[Plain-text engineering files]
########################################

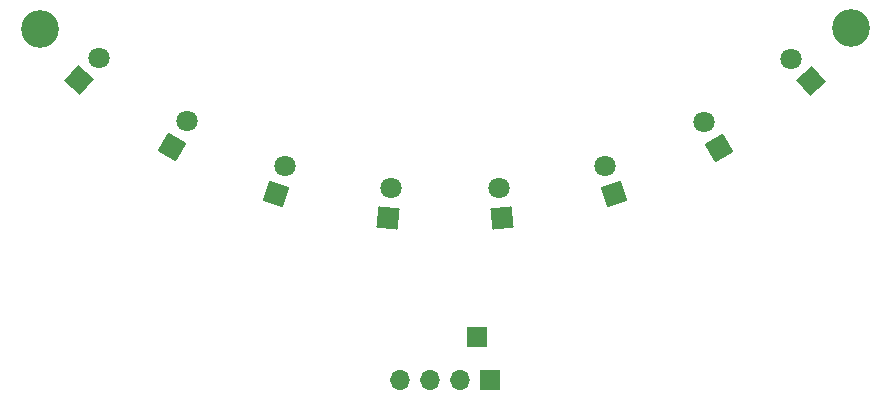
<source format=gbr>
%TF.GenerationSoftware,KiCad,Pcbnew,7.0.9*%
%TF.CreationDate,2024-12-17T14:23:38+09:00*%
%TF.ProjectId,line_front_back_robot2,6c696e65-5f66-4726-9f6e-74066261636b,rev?*%
%TF.SameCoordinates,Original*%
%TF.FileFunction,Soldermask,Bot*%
%TF.FilePolarity,Negative*%
%FSLAX46Y46*%
G04 Gerber Fmt 4.6, Leading zero omitted, Abs format (unit mm)*
G04 Created by KiCad (PCBNEW 7.0.9) date 2024-12-17 14:23:38*
%MOMM*%
%LPD*%
G01*
G04 APERTURE LIST*
G04 Aperture macros list*
%AMRotRect*
0 Rectangle, with rotation*
0 The origin of the aperture is its center*
0 $1 length*
0 $2 width*
0 $3 Rotation angle, in degrees counterclockwise*
0 Add horizontal line*
21,1,$1,$2,0,0,$3*%
G04 Aperture macros list end*
%ADD10C,3.200000*%
%ADD11RotRect,1.800000X1.800000X60.000000*%
%ADD12C,1.800000*%
%ADD13RotRect,1.800000X1.800000X72.000000*%
%ADD14R,1.700000X1.700000*%
%ADD15O,1.700000X1.700000*%
%ADD16RotRect,1.800000X1.800000X48.000000*%
%ADD17RotRect,1.800000X1.800000X108.000000*%
%ADD18RotRect,1.800000X1.800000X84.000000*%
%ADD19RotRect,1.800000X1.800000X132.000000*%
%ADD20RotRect,1.800000X1.800000X96.000000*%
%ADD21RotRect,1.800000X1.800000X120.000000*%
G04 APERTURE END LIST*
D10*
%TO.C,REF\u002A\u002A*%
X203327000Y-95631000D03*
%TD*%
%TO.C,REF\u002A\u002A*%
X134696200Y-95707200D03*
%TD*%
D11*
%TO.C,Q2*%
X145824541Y-105733707D03*
D12*
X147094541Y-103534002D03*
%TD*%
D13*
%TO.C,Q8*%
X154665451Y-109681953D03*
D12*
X155450354Y-107266269D03*
%TD*%
D14*
%TO.C,J2*%
X172807507Y-125462255D03*
D15*
X170267507Y-125462255D03*
X167727507Y-125462255D03*
X165187507Y-125462255D03*
%TD*%
D16*
%TO.C,Q7*%
X137997712Y-100033611D03*
D12*
X139697304Y-98146023D03*
%TD*%
D17*
%TO.C,Q4*%
X183289690Y-109714413D03*
D12*
X182504787Y-107298729D03*
%TD*%
D18*
%TO.C,Q9*%
X164134053Y-111705792D03*
D12*
X164399555Y-109179706D03*
%TD*%
D14*
%TO.C,J3*%
X171675000Y-121775000D03*
%TD*%
D19*
%TO.C,Q10*%
X199979269Y-100103899D03*
D12*
X198279677Y-98216311D03*
%TD*%
D20*
%TO.C,Q3*%
X173816523Y-111716772D03*
D12*
X173551021Y-109190686D03*
%TD*%
D21*
%TO.C,Q1*%
X192139532Y-105786229D03*
D12*
X190869532Y-103586524D03*
%TD*%
M02*

</source>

########################################

Search the entries above for the word "macros" and copy each line where it appears.

G04 Aperture macros list*
G04 Aperture macros list end*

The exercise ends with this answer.